19Weiterhin kann sich der Beklagte nicht darauf berufen, er habe die Einspruchsfrist versäumt, weil er sich zum Zeitpunkt der Zustellung des Versäumnisurteils nicht in Deutschland aufgehalten habe. Der Beklagte hat die Zeit seiner Abwesenheit nicht dargelegt, so dass es für die Annahme schuldloser Fristversäumung nicht ausreichend ist, wenn er möglicherweise tatsächlich zum Zeitpunkt der Zustellung am 02.10.2024 ortsabwesend gewesen ist. Denn nach diesem undifferenzierten Vortrag ist nicht ausgeschlossen, dass er noch innerhalb des Laufs der Einspruchsfrist in seine Wohnung zurückgekehrt ist und deshalb den Einspruch rechtzeitig hätte einlegen können.

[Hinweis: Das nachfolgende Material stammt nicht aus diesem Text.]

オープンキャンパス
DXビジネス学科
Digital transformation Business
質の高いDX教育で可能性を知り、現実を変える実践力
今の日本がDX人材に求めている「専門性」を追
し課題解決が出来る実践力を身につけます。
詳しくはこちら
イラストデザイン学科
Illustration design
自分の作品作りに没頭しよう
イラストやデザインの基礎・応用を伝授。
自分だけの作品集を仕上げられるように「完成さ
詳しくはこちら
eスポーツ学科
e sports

20Unabhängig davon hätte der Beklagte bei längerer Abwesenheit auch Vorkehrungen treffen müssen für den Fall, dass gerichtliche Schriftstücke zugestellt werden. Zwar muss eine Partei für die Zeit vorübergehender Abwesenheit von der Wohnung grundsätzlich keine besonderen Vorkehrungen hinsichtlich möglicher Zustellungen treffen. Etwas anderes ist jedoch anzunehmen, wenn sie konkrete Anhaltspunkte dafür hat, dass ein gerichtliches Verfahren gegen sie beginnen wird und während ihrer Abwesenheit Fristen in Lauf gesetzt werden. Dann obliegt es ihr, ihren Posteingang zu kontrollieren und für eine rechtzeitige Erledigung fristwahrender Handlungen zu sorgen (BGH, Beschluss vom 22. November 2018 – IX ZA 14/18 –, juris).

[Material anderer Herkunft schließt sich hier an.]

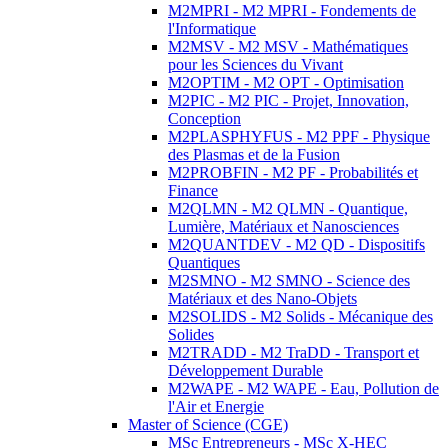
M2MPRI - M2 MPRI - Fondements de
l'Informatique
M2MSV - M2 MSV - Mathématiques
pour les Sciences du Vivant
M2OPTIM - M2 OPT - Optimisation
M2PIC - M2 PIC - Projet, Innovation,
Conception
M2PLASPHYFUS - M2 PPF - Physique
des Plasmas et de la Fusion
M2PROBFIN - M2 PF - Probabilités et
Finance
M2QLMN - M2 QLMN - Quantique,
Lumière, Matériaux et Nanosciences
M2QUANTDEV - M2 QD - Dispositifs
Quantiques
M2SMNO - M2 SMNO - Science des
Matériaux et des Nano-Objets
M2SOLIDS - M2 Solids - Mécanique des
Solides
M2TRADD - M2 TraDD - Transport et
Développement Durable
M2WAPE - M2 WAPE - Eau, Pollution de
l'Air et Energie
Master of Science (CGE)
MSc Entrepreneurs - MSc X-HEC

21So liegt der Fall auch hier. Dem Beklagten war das anwaltliche Schreiben des Klägers vom 15.08.2023 zugegangen, in dem er unter Fristsetzung zum 15.09.2023 zur Entfernung der Heuballen aufgefordert worden war. Für den fruchtlosen Fristablauf hatte der Kläger die Entsorgung der Heuballen im Wege der Ersatzvornahme angekündigt. Der Beklagte musste also damit rechnen, dass der Kläger die Angelegenheit nicht auf sich beruhen lassen würde, wenn er nichts unternimmt. Vor diesem Hintergrund hatte der Beklagte auch seinen Prozessbevollmächtigten beauftragt, der ihn, wie aus dem Einspruchsschriftsatz hervorgeht, auch schon vorprozessual vertreten hatte und dem bereits eine Klageschrift von den Prozessbevollmächtigten des Klägers übersandt worden war. Da der Prozessbevollmächtigte des Beklagten auch darauf hingewiesen hatte, dass Zustellungen nicht an ihn, sondern den Beklagten persönlich erfolgen werden, hätte der Beklagte seinen Prozessbevollmächtigten von dem Antritt der Reise unterrichten müssen, damit dieser entsprechende Veranlassung treffen konnte, damit Zustellungen an ihn bewirkt werden. Bleibt die Partei aber in einer solchen Situation untätig, trifft sie ein die Wiedereinsetzung ausschließendes Verschulden, weil sie nicht die Sorgfalt aufgewendet hat, die man verständigerweise von ihr erwarten konnte (BGH, Beschluss vom 18. Februar 2009 – IV ZR 193/07 –, juris; BGH, Beschluss vom 24. Juli 2000 – II ZB 22/99 –, juris).
22Auf das weitere Vorbringen des Beklagten zur Verjährung etwaiger Ansprüche des Klägers kommt es nach alledem nicht an.